→ Assignment
The expected answer is a copy of every line in the listing that has the word "other".
Content starts
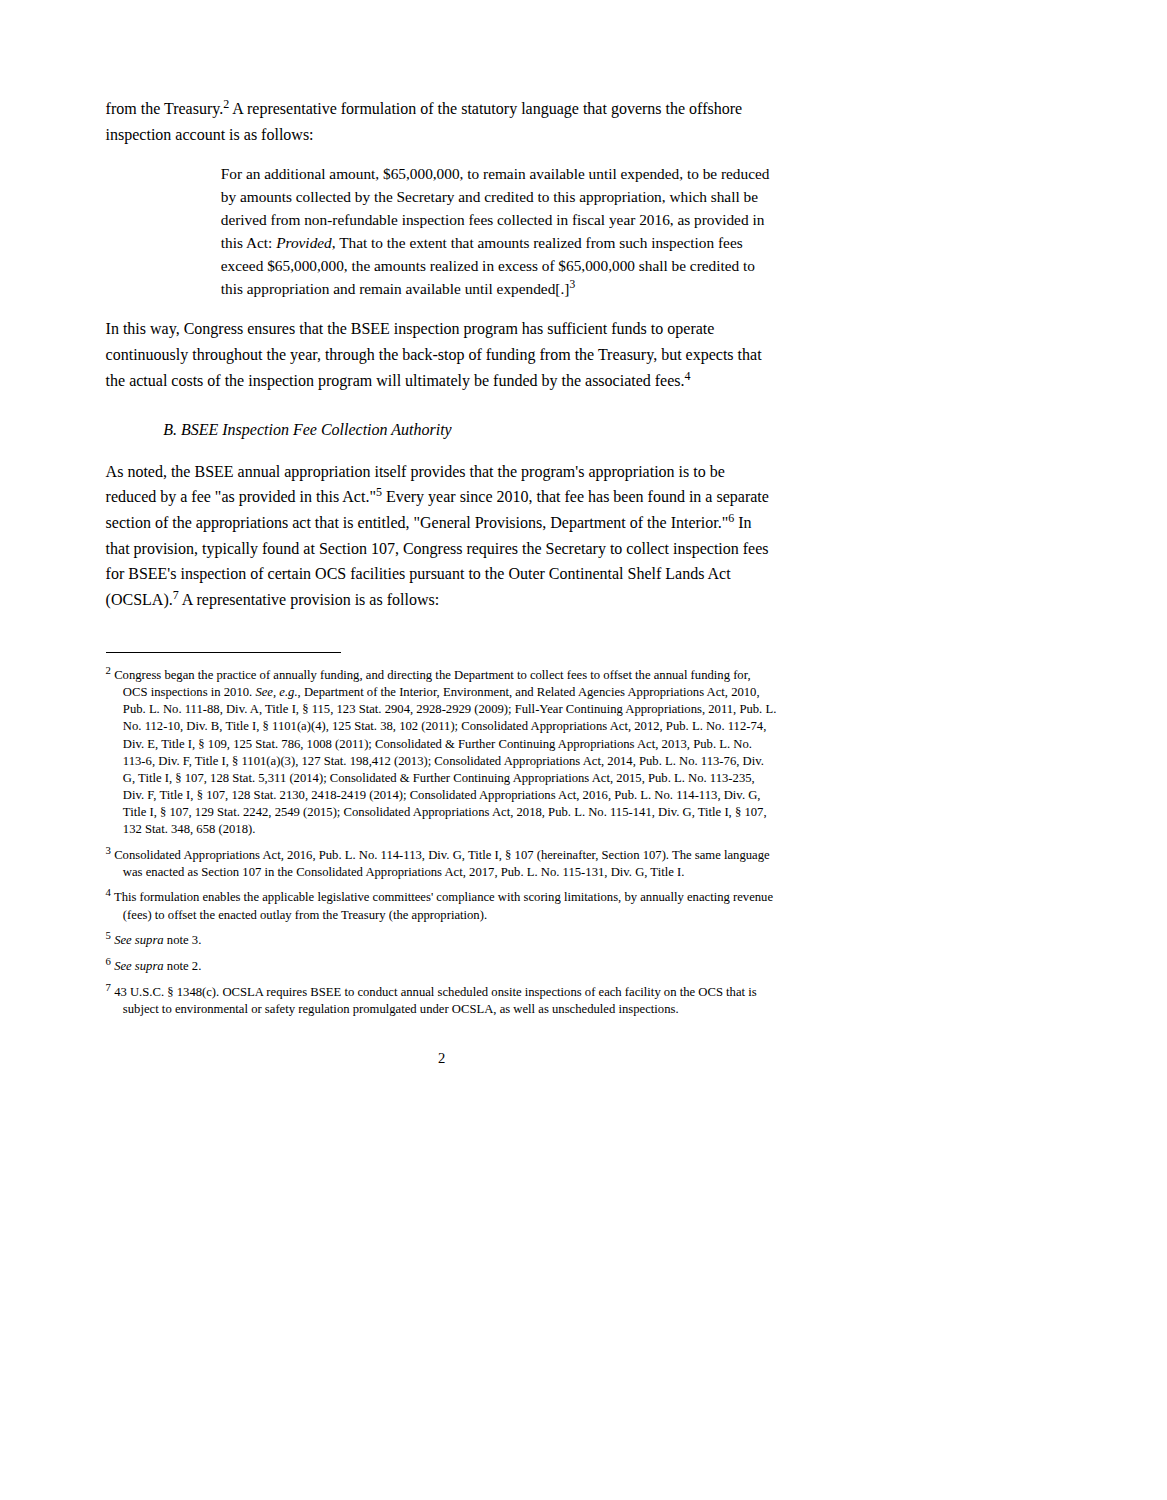from the Treasury.2 A representative formulation of the statutory language that governs the offshore inspection account is as follows:
For an additional amount, $65,000,000, to remain available until expended, to be reduced by amounts collected by the Secretary and credited to this appropriation, which shall be derived from non-refundable inspection fees collected in fiscal year 2016, as provided in this Act: Provided, That to the extent that amounts realized from such inspection fees exceed $65,000,000, the amounts realized in excess of $65,000,000 shall be credited to this appropriation and remain available until expended[.]3
In this way, Congress ensures that the BSEE inspection program has sufficient funds to operate continuously throughout the year, through the back-stop of funding from the Treasury, but expects that the actual costs of the inspection program will ultimately be funded by the associated fees.4
B. BSEE Inspection Fee Collection Authority
As noted, the BSEE annual appropriation itself provides that the program's appropriation is to be reduced by a fee "as provided in this Act."5 Every year since 2010, that fee has been found in a separate section of the appropriations act that is entitled, "General Provisions, Department of the Interior."6 In that provision, typically found at Section 107, Congress requires the Secretary to collect inspection fees for BSEE's inspection of certain OCS facilities pursuant to the Outer Continental Shelf Lands Act (OCSLA).7 A representative provision is as follows:
2 Congress began the practice of annually funding, and directing the Department to collect fees to offset the annual funding for, OCS inspections in 2010. See, e.g., Department of the Interior, Environment, and Related Agencies Appropriations Act, 2010, Pub. L. No. 111-88, Div. A, Title I, § 115, 123 Stat. 2904, 2928-2929 (2009); Full-Year Continuing Appropriations, 2011, Pub. L. No. 112-10, Div. B, Title I, § 1101(a)(4), 125 Stat. 38, 102 (2011); Consolidated Appropriations Act, 2012, Pub. L. No. 112-74, Div. E, Title I, § 109, 125 Stat. 786, 1008 (2011); Consolidated & Further Continuing Appropriations Act, 2013, Pub. L. No. 113-6, Div. F, Title I, § 1101(a)(3), 127 Stat. 198,412 (2013); Consolidated Appropriations Act, 2014, Pub. L. No. 113-76, Div. G, Title I, § 107, 128 Stat. 5,311 (2014); Consolidated & Further Continuing Appropriations Act, 2015, Pub. L. No. 113-235, Div. F, Title I, § 107, 128 Stat. 2130, 2418-2419 (2014); Consolidated Appropriations Act, 2016, Pub. L. No. 114-113, Div. G, Title I, § 107, 129 Stat. 2242, 2549 (2015); Consolidated Appropriations Act, 2018, Pub. L. No. 115-141, Div. G, Title I, § 107, 132 Stat. 348, 658 (2018).
3 Consolidated Appropriations Act, 2016, Pub. L. No. 114-113, Div. G, Title I, § 107 (hereinafter, Section 107). The same language was enacted as Section 107 in the Consolidated Appropriations Act, 2017, Pub. L. No. 115-131, Div. G, Title I.
4 This formulation enables the applicable legislative committees' compliance with scoring limitations, by annually enacting revenue (fees) to offset the enacted outlay from the Treasury (the appropriation).
5 See supra note 3.
6 See supra note 2.
7 43 U.S.C. § 1348(c). OCSLA requires BSEE to conduct annual scheduled onsite inspections of each facility on the OCS that is subject to environmental or safety regulation promulgated under OCSLA, as well as unscheduled inspections.
2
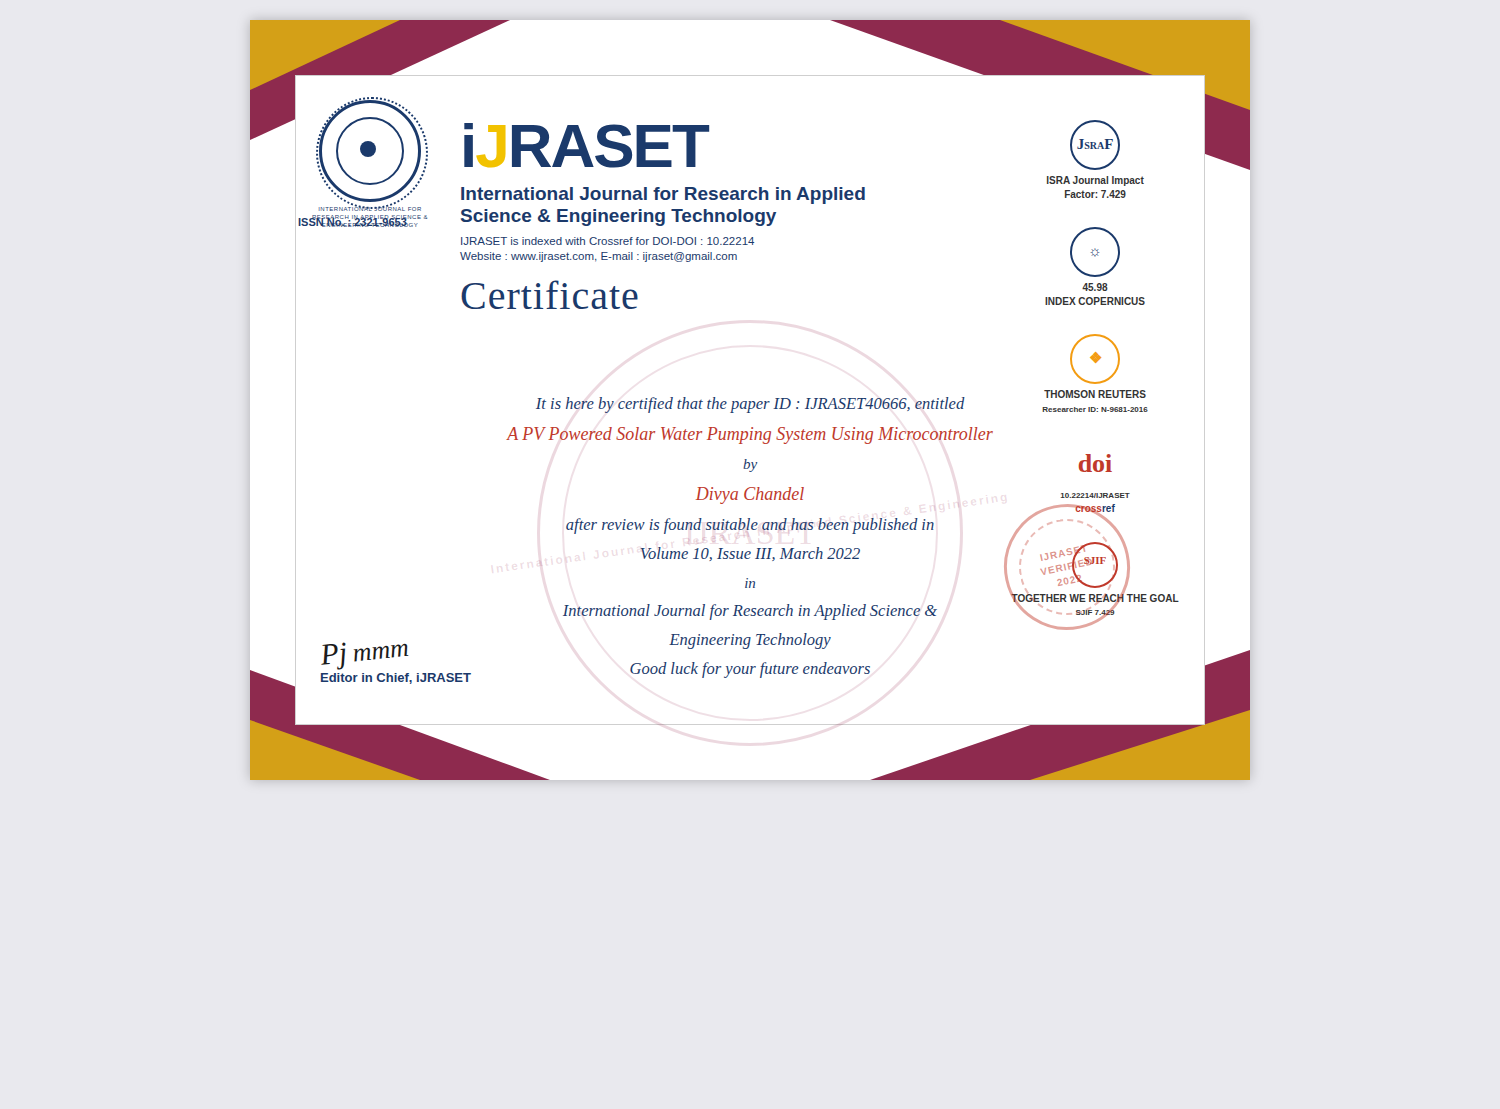International Journal for Research in Applied Science & Engineering Technology
ISSN No. : 2321-9653
iJRASET
International Journal for Research in Applied
Science & Engineering Technology
IJRASET is indexed with Crossref for DOI-DOI : 10.22214
Website : www.ijraset.com, E-mail : ijraset@gmail.com
Certificate
JSRAF
ISRA Journal Impact
Factor: 7.429
☼
45.98
INDEX COPERNICUS
❖
THOMSON REUTERS
Researcher ID: N-9681-2016
doi
10.22214/IJRASET
crossref
SJIF
TOGETHER WE REACH THE GOAL
SJIF 7.429
International Journal for Research in Applied Science & Engineering
IJRASET
It is here by certified that the paper ID : IJRASET40666, entitled
A PV Powered Solar Water Pumping System Using Microcontroller
by
Divya Chandel
after review is found suitable and has been published in
Volume 10, Issue III, March 2022
in
International Journal for Research in Applied Science &
Engineering Technology
Good luck for your future endeavors
IJRASET
VERIFIED
2022
Pj mmm
Editor in Chief, iJRASET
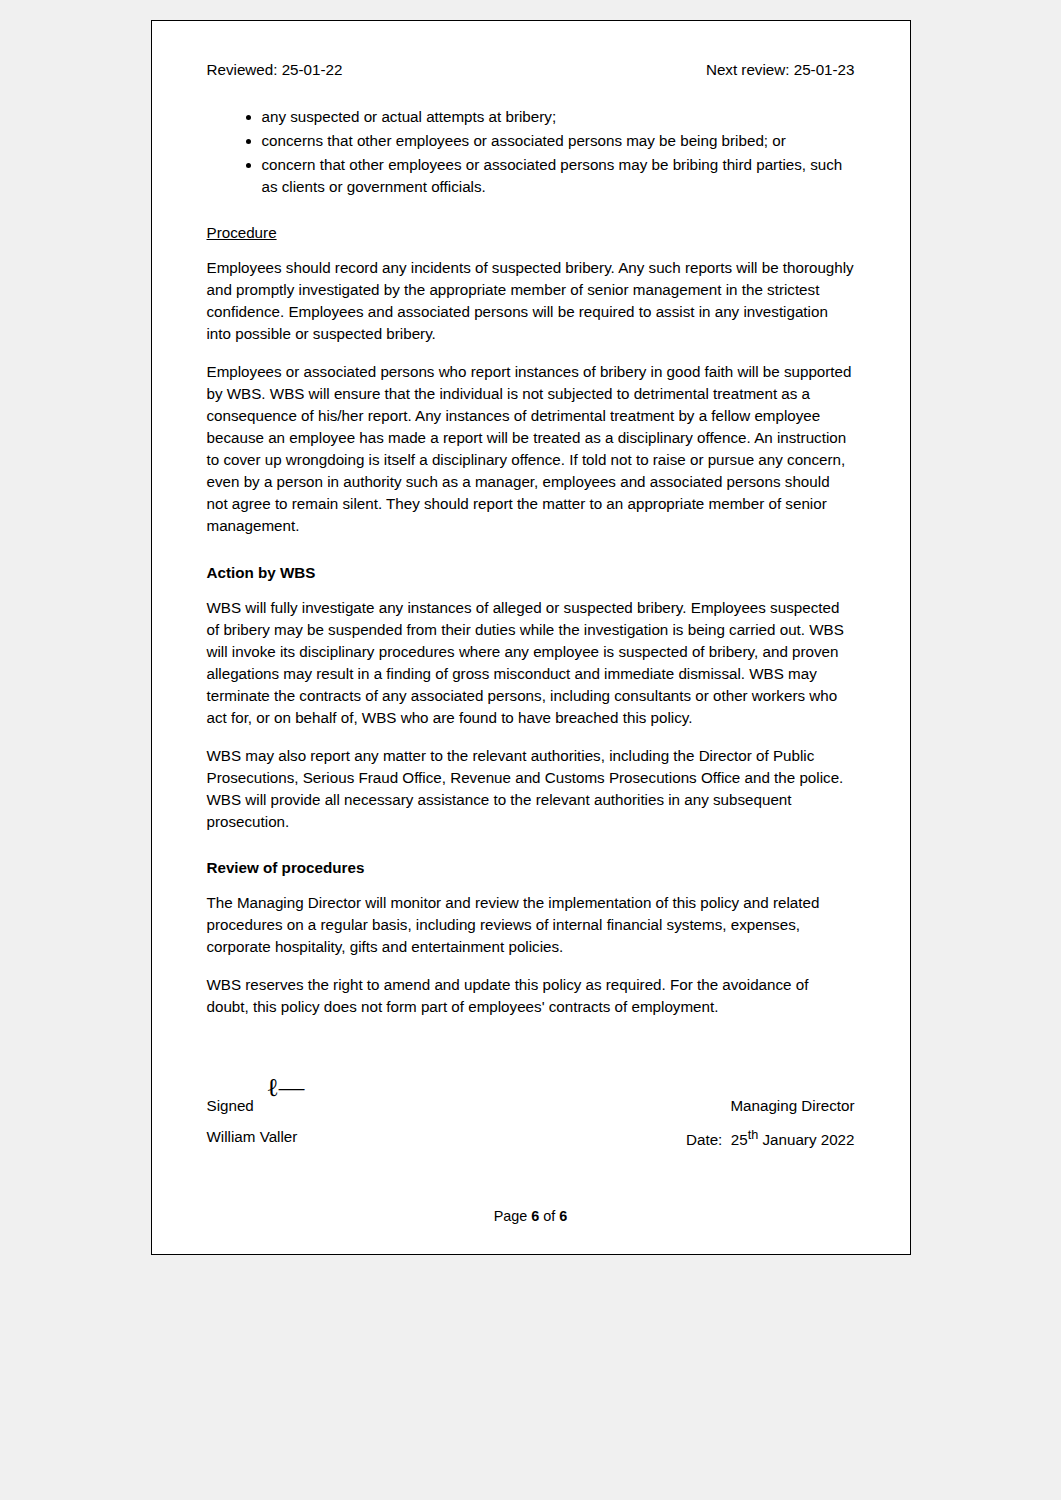Reviewed: 25-01-22 Next review: 25-01-23
any suspected or actual attempts at bribery;
concerns that other employees or associated persons may be being bribed; or
concern that other employees or associated persons may be bribing third parties, such as clients or government officials.
Procedure
Employees should record any incidents of suspected bribery. Any such reports will be thoroughly and promptly investigated by the appropriate member of senior management in the strictest confidence. Employees and associated persons will be required to assist in any investigation into possible or suspected bribery.
Employees or associated persons who report instances of bribery in good faith will be supported by WBS. WBS will ensure that the individual is not subjected to detrimental treatment as a consequence of his/her report. Any instances of detrimental treatment by a fellow employee because an employee has made a report will be treated as a disciplinary offence. An instruction to cover up wrongdoing is itself a disciplinary offence. If told not to raise or pursue any concern, even by a person in authority such as a manager, employees and associated persons should not agree to remain silent. They should report the matter to an appropriate member of senior management.
Action by WBS
WBS will fully investigate any instances of alleged or suspected bribery. Employees suspected of bribery may be suspended from their duties while the investigation is being carried out. WBS will invoke its disciplinary procedures where any employee is suspected of bribery, and proven allegations may result in a finding of gross misconduct and immediate dismissal. WBS may terminate the contracts of any associated persons, including consultants or other workers who act for, or on behalf of, WBS who are found to have breached this policy.
WBS may also report any matter to the relevant authorities, including the Director of Public Prosecutions, Serious Fraud Office, Revenue and Customs Prosecutions Office and the police. WBS will provide all necessary assistance to the relevant authorities in any subsequent prosecution.
Review of procedures
The Managing Director will monitor and review the implementation of this policy and related procedures on a regular basis, including reviews of internal financial systems, expenses, corporate hospitality, gifts and entertainment policies.
WBS reserves the right to amend and update this policy as required. For the avoidance of doubt, this policy does not form part of employees' contracts of employment.
ℓ—
Signed Managing Director
William Valler Date: 25th January 2022
Page 6 of 6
Content ends
→ Answer below
concerns that other employees or associated persons may be being bribed; or
concern that other employees or associated persons may be bribing third parties, such as clients or government officials.
WBS will fully investigate any instances of alleged or suspected bribery. Employees suspected of bribery may be suspended from their duties while the investigation is being carried out. WBS will invoke its disciplinary procedures where any employee is suspected of bribery, and proven allegations may result in a finding of gross misconduct and immediate dismissal. WBS may terminate the contracts of any associated persons, including consultants or other workers who act for, or on behalf of, WBS who are found to have breached this policy.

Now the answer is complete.